I've been working with rails since 1.2 and I've never seen anyone actually do this. Every meaningful deployment I've seen uses postgres or mysql. (Or god forbid mongodb.) It takes very little time with yours sol statements
You can run rails on a single host using a database on the same server. I've done it and it works just fine as long as you tune things correctly.
I don't remember the exact details because it was a long time ago, but what I do remember is
- Limiting memory usage and number of connections for mysql
- Tracking maximum memory size of rails application servers so you didn't run out a memory by running too many of them
- Avoid writing unnecessarily memory intensive code (This is pretty easy in ruby if you know what you're doing)

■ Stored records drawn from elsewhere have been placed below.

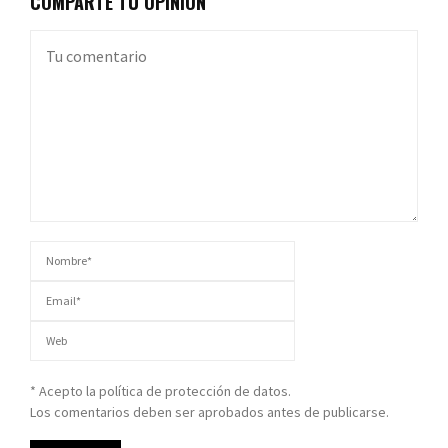
COMPARTE TU OPINIÓN
* Acepto la política de protección de datos.
Los comentarios deben ser aprobados antes de publicarse.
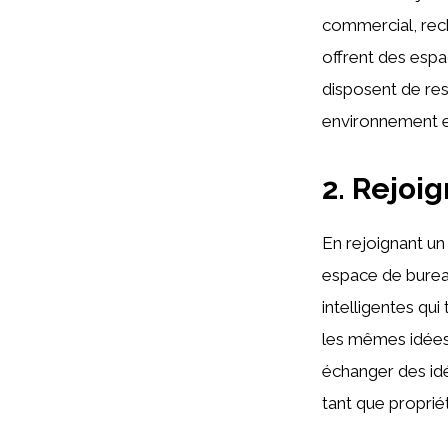
commercial, rech
offrent des espa
disposent de res
environnement e
2. Rejoi
En rejoignant u
espace de burea
intelligentes qu
les mêmes idées 
échanger des id
tant que propriét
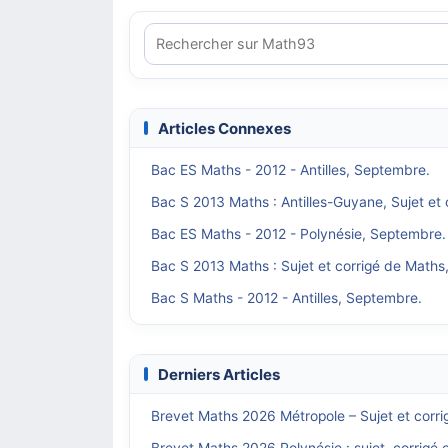
Articles Connexes
Bac ES Maths - 2012 - Antilles, Septembre.
Bac S 2013 Maths : Antilles-Guyane, Sujet et 
Bac ES Maths - 2012 - Polynésie, Septembre.
Bac S 2013 Maths : Sujet et corrigé de Maths,
Bac S Maths - 2012 - Antilles, Septembre.
Derniers Articles
Brevet Maths 2026 Métropole – Sujet et corri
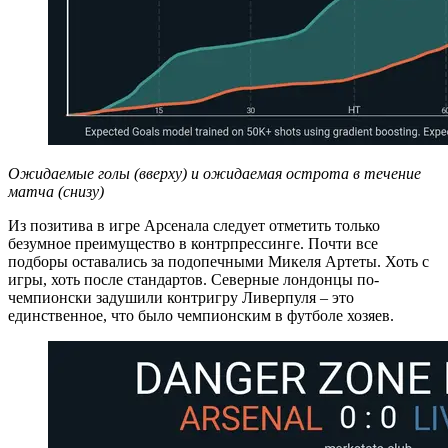
Ожидаемые голы (вверху) и ожидаемая острота в течение
матча (снизу)
Из позитива в игре Арсенала следует отметить только
безумное преимущество в контрпрессинге. Почти все
подборы оставались за подопечными Микеля Артеты. Хоть с
игры, хоть после стандартов. Северные лондонцы по-
чемпионски задушили контригру Ливерпуля – это
единственное, что было чемпионским в футболе хозяев.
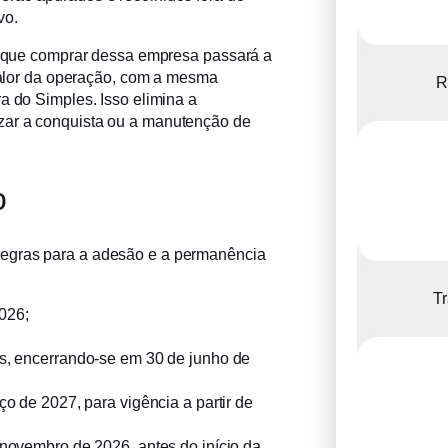
vo.
ar que comprar dessa empresa passará a
 valor da operação, com a mesma
R
a do Simples. Isso elimina a
zar a conquista ou a manutenção de
o
regras para a adesão e a permanência
Tr
026;
s, encerrando-se em 30 de junho de
o de 2027, para vigência a partir de
 novembro de 2026, antes do início da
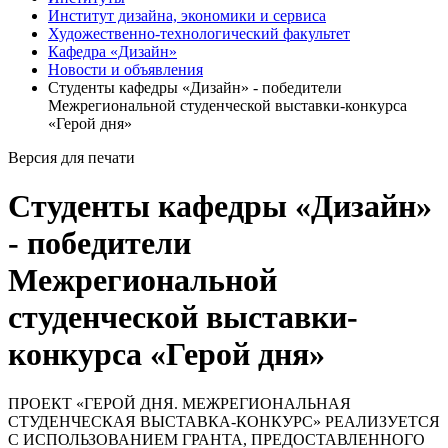
Институт дизайна, экономики и сервиса
Художественно-технологический факультет
Кафедра «Дизайн»
Новости и объявления
Студенты кафедры «Дизайн» - победители
Межрегиональной студенческой выставки-конкурса
«Герой дня»
Версия для печати
Студенты кафедры «Дизайн»
- победители
Межрегиональной
студенческой выставки-
конкурса «Герой дня»
ПРОЕКТ «ГЕРОЙ ДНЯ. МЕЖРЕГИОНАЛЬНАЯ
СТУДЕНЧЕСКАЯ ВЫСТАВКА-КОНКУРC» РЕАЛИЗУЕТСЯ
С ИСПОЛЬЗОВАНИЕМ ГРАНТА, ПРЕДОСТАВЛЕННОГО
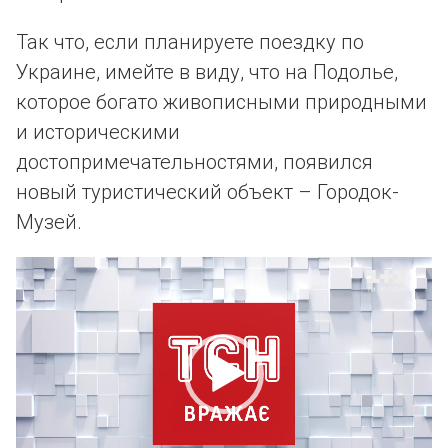
Так что, если планируете поездку по
Украине, имейте в виду, что на Подолье,
которое богато живописными природными
и историческими
достопримечательностями, появился
новый туристический объект – Городок-
Музей.
Video
Player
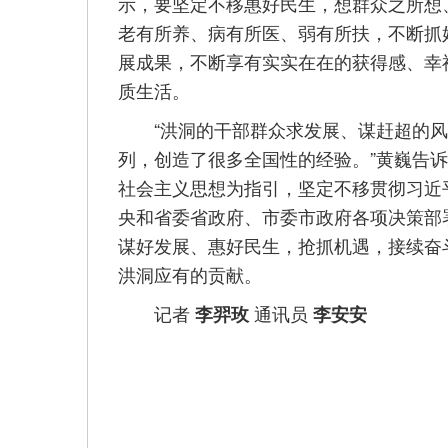
示，要坚定不移惠好民生，想群众之所想、
老有所养、病有所医、弱有所扶，不断抓
展成果，不断享有实实在在的获得感、幸
质生活。
“洪洞的干部群众求发展、谋赶超的风
列，创造了很多全国性的经验。”黄巍告
社会主义思想为指引，坚定不移贯彻习近
央和省委省政府、市委市政府各项决策部
谋好发展、惠好民生，抢抓机遇，接续奋
洪洞应有的贡献。
记者
通讯员
李羿玫
李安安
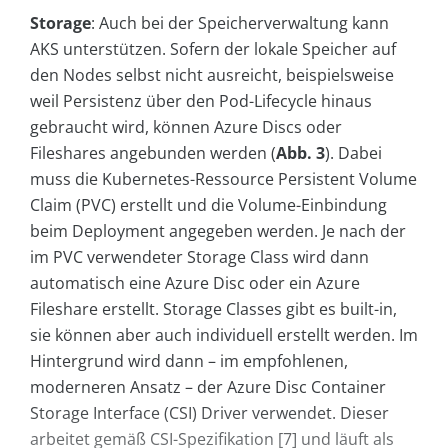
Storage
: Auch bei der Speicherverwaltung kann
AKS unterstützen. Sofern der lokale Speicher auf
den Nodes selbst nicht ausreicht, beispielsweise
weil Persistenz über den Pod-Lifecycle hinaus
gebraucht wird, können Azure Discs oder
Fileshares angebunden werden (
Abb.
3
). Dabei
muss die Kubernetes-Ressource Persistent Volume
Claim (PVC) erstellt und die Volume-Einbindung
beim Deployment angegeben werden. Je nach der
im PVC verwendeter Storage Class wird dann
automatisch eine Azure Disc oder ein Azure
Fileshare erstellt. Storage Classes gibt es built-in,
sie können aber auch individuell erstellt werden. Im
Hintergrund wird dann – im empfohlenen,
moderneren Ansatz – der Azure Disc Container
Storage Interface (CSI) Driver verwendet. Dieser
arbeitet gemäß CSI-Spezifikation [7] und läuft als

- Avoiding using gems unless they were worth the memory use
- Configuring the frontend webserver to start dropping connections before it ran out of memory (I'm pretty sure that was just a guess)
- Using the frontend webserver to handle traffic whenever possible (mostly redirects)

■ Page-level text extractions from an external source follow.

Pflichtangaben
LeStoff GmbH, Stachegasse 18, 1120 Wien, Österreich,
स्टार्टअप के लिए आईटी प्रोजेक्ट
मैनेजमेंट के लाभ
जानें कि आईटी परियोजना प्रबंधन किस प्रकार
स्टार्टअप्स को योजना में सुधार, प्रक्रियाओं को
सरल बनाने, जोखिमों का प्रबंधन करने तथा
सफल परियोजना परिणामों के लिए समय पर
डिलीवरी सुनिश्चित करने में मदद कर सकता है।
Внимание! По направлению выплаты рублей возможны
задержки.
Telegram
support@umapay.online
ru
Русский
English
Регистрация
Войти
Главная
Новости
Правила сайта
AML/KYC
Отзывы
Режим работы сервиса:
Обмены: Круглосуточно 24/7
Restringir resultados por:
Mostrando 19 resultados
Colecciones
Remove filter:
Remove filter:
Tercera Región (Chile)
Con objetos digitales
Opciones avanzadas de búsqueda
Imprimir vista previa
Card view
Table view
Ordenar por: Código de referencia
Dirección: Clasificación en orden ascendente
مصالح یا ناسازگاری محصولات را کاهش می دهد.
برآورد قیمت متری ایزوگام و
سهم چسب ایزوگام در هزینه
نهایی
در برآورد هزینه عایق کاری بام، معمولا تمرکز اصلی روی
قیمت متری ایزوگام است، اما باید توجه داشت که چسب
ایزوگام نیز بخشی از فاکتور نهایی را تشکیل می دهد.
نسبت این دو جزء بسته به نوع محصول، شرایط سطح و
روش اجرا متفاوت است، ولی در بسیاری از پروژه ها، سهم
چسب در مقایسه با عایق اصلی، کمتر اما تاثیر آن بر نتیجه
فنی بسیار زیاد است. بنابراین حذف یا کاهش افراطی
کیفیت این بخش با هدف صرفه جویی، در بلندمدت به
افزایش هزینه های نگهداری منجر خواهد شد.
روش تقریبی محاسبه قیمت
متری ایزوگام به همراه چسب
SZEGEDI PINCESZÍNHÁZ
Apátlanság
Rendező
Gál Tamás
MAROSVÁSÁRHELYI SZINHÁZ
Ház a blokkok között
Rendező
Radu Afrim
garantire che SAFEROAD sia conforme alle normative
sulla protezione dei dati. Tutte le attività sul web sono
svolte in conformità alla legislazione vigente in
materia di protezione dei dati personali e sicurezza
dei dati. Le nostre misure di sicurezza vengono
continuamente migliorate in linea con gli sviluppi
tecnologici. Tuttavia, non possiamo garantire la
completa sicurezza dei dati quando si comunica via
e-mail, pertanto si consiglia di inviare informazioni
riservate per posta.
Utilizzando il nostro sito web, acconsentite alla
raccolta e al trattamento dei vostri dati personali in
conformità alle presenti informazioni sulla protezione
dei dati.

- Using IP tables to block traffic before hitting the webserver
- Periodically checking memory use and turning off unnecessary services and cronjobs
I had the entire application running on a 512mb VPS with roughly 70mb to spare. It was a little less spare than I wanted but it worked.
Most of this was just rate limiting with extra steps. At the time rails couldn't use threads, so there was a hard limit on the number of concurrent tasks.
When the site went down it was due to rate limiting and not the server locking up. It was possible to ssh in and make firewall adjustments instead of a forced restart.
You can run rails on a single host using a database on the same server. I've done it and it works just fine as long as you tune things correctly.